IDF ayrıca gözaltında tutulan kişilerin avukata erişimi olmadan uzun süre tutulduğu iddialarını da reddediyor ve gözaltındaki kişilere yönelik kötü muameleye dair somut suçlamaların dikkatlice incelendiğini ve gerekli işlemlerin yapıldığını iddia ediyor.
Filistinliler, İsrail’de 2002 yılında yürürlüğe giren Yasadışı Muharipler Yasası (Unlawful Combatants Law) kapsamında gözaltına alınıyor. Uluslararası Af Örgütü’ne göre bu yasa, İsrail yetkililerine istedikleri Filistinliyi “güvenlik tehdidi oluşturduğu” gerekçesiyle hakkında herhangi bir suçlama ve yargılama olmaksızın süresiz olarak gözaltına alma yetkisi veriyor. İnsan hakları örgütleri ve Birleşmiş Milletler (BM) İnsan Hakları Ofisi, Filistinlilerin avukata veya ailelerine erişimleri olmadan uzun süre gözaltında tutulmasının uluslararası hukuka aykırı olduğunu belirtse de İsrail ordusu bu uygulamanın, savaş hukukunu düzenleyen Cenevre Sözleşmeleri kapsamında güvenlik gerekçesiyle sivillerin gözaltına alınmasına izin verildiğini savunuyor.
BM ve Filistin Sağlık Bakanlığı’na göre, Ekim 2023’teki Hamas saldırısı sonrası Gazze Şeridi’ne başlattığı ve 15 aydan uzun bir süre devam eden hava ve kara saldırılarında İsrail ordusu Gazze’nin sağlık sistemini yok etti ve 1000’den fazla sağlık çalışanını öldürdü, yüzlercesini tutukladı.

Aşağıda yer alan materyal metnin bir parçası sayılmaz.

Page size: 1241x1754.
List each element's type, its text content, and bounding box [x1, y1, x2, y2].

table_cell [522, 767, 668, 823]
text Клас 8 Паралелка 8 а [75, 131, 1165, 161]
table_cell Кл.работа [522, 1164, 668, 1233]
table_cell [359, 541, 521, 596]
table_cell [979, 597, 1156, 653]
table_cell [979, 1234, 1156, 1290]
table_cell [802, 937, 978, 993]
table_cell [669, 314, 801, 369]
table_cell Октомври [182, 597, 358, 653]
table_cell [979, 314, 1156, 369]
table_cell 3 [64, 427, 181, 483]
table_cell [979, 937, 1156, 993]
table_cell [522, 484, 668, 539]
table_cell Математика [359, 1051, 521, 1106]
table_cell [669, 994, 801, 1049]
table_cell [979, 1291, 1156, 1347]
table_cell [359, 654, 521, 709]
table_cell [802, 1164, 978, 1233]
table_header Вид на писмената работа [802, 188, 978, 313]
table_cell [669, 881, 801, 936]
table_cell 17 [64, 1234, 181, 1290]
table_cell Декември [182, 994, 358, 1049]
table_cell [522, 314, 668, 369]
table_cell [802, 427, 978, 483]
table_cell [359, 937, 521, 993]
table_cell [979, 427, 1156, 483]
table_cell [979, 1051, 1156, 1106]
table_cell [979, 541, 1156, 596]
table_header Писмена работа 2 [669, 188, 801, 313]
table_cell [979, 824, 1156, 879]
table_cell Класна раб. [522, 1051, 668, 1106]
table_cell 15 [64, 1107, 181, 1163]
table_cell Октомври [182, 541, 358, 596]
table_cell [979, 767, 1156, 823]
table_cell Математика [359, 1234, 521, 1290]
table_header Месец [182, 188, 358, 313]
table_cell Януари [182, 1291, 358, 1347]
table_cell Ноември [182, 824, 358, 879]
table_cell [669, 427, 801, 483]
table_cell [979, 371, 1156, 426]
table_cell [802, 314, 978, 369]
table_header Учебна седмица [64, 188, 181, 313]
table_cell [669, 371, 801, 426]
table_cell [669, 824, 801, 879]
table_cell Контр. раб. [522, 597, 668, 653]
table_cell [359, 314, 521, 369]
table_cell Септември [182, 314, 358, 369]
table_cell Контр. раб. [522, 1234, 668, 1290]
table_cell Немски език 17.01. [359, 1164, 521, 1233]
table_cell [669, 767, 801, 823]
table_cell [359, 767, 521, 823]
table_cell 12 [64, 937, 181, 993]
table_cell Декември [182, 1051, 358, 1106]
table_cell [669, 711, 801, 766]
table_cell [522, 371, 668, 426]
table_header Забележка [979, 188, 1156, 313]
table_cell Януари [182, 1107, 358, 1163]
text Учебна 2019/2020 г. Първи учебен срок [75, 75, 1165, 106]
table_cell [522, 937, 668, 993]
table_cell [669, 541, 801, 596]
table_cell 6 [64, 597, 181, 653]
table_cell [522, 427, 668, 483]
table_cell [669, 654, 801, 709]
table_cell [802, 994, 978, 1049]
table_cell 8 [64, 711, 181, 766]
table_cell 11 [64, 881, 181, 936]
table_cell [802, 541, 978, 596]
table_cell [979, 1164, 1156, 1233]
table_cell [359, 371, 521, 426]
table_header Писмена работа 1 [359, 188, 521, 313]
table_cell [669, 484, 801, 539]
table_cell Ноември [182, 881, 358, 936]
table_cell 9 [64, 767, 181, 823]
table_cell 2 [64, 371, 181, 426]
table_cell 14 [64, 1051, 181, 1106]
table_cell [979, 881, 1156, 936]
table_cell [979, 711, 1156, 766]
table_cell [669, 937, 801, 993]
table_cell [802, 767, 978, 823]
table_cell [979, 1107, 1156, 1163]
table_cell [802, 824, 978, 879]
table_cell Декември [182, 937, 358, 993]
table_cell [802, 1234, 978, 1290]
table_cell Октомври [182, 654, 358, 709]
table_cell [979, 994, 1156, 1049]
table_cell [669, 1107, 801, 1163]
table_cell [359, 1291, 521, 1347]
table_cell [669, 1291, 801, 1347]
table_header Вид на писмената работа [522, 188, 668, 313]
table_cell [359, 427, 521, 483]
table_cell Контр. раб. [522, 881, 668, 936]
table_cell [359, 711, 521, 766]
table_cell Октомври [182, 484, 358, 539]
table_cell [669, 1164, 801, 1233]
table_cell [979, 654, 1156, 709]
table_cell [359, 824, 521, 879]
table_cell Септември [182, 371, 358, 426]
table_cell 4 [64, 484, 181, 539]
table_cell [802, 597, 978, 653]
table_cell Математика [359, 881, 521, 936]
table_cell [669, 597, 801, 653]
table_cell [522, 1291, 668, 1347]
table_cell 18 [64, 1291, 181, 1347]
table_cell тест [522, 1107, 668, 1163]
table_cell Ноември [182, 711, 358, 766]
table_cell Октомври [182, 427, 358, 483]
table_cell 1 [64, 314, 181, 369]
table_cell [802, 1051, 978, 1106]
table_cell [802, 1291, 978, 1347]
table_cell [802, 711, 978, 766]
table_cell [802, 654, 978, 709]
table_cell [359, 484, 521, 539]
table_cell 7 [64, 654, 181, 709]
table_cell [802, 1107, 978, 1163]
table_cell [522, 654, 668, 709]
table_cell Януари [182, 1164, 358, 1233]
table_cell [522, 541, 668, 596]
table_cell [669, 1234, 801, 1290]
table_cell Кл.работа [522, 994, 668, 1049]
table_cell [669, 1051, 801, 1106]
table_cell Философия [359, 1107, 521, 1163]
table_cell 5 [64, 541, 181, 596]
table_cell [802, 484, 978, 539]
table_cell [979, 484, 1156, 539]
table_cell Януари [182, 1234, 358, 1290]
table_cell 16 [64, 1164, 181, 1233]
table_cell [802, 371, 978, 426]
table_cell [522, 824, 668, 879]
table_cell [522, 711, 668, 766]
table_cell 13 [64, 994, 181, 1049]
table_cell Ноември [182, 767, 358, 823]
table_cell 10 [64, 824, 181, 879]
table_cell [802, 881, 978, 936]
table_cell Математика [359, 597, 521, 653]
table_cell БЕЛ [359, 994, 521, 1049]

İsrail’in Alıkoyduğu Cenazeler
Tüm bunlara ek olarak İsrail, uzun yıllardır Filistinli mahkumların ve çatışmalarda öldürülen Filistinlilerin cenazelerini alıkoyma politikası izliyor. Resmî gerekçe olarak güvenlik sebepleri öne sürülse de, İsrail’in bu politikasının temel nedenlerinden birinin Filistinli tutukluların bedenlerini Hamas ve diğer Filistinli gruplarla yapılan mahkum takaslarında bir pazarlık aracı olarak kullanmak olduğu biliniyor. Ayrıca İsrail, cenazeleri iade etmeyerek Filistinliler üzerindeki psikolojik baskıyı artırmayı amaçlıyor. Ayrıca bazı uluslararası insan hakları kuruluşları, İsrail’in cenazeleri organ ticareti amacıyla elinde tuttuğunu iddia ederek konunun incelenmesi gerektiğini savunuyor.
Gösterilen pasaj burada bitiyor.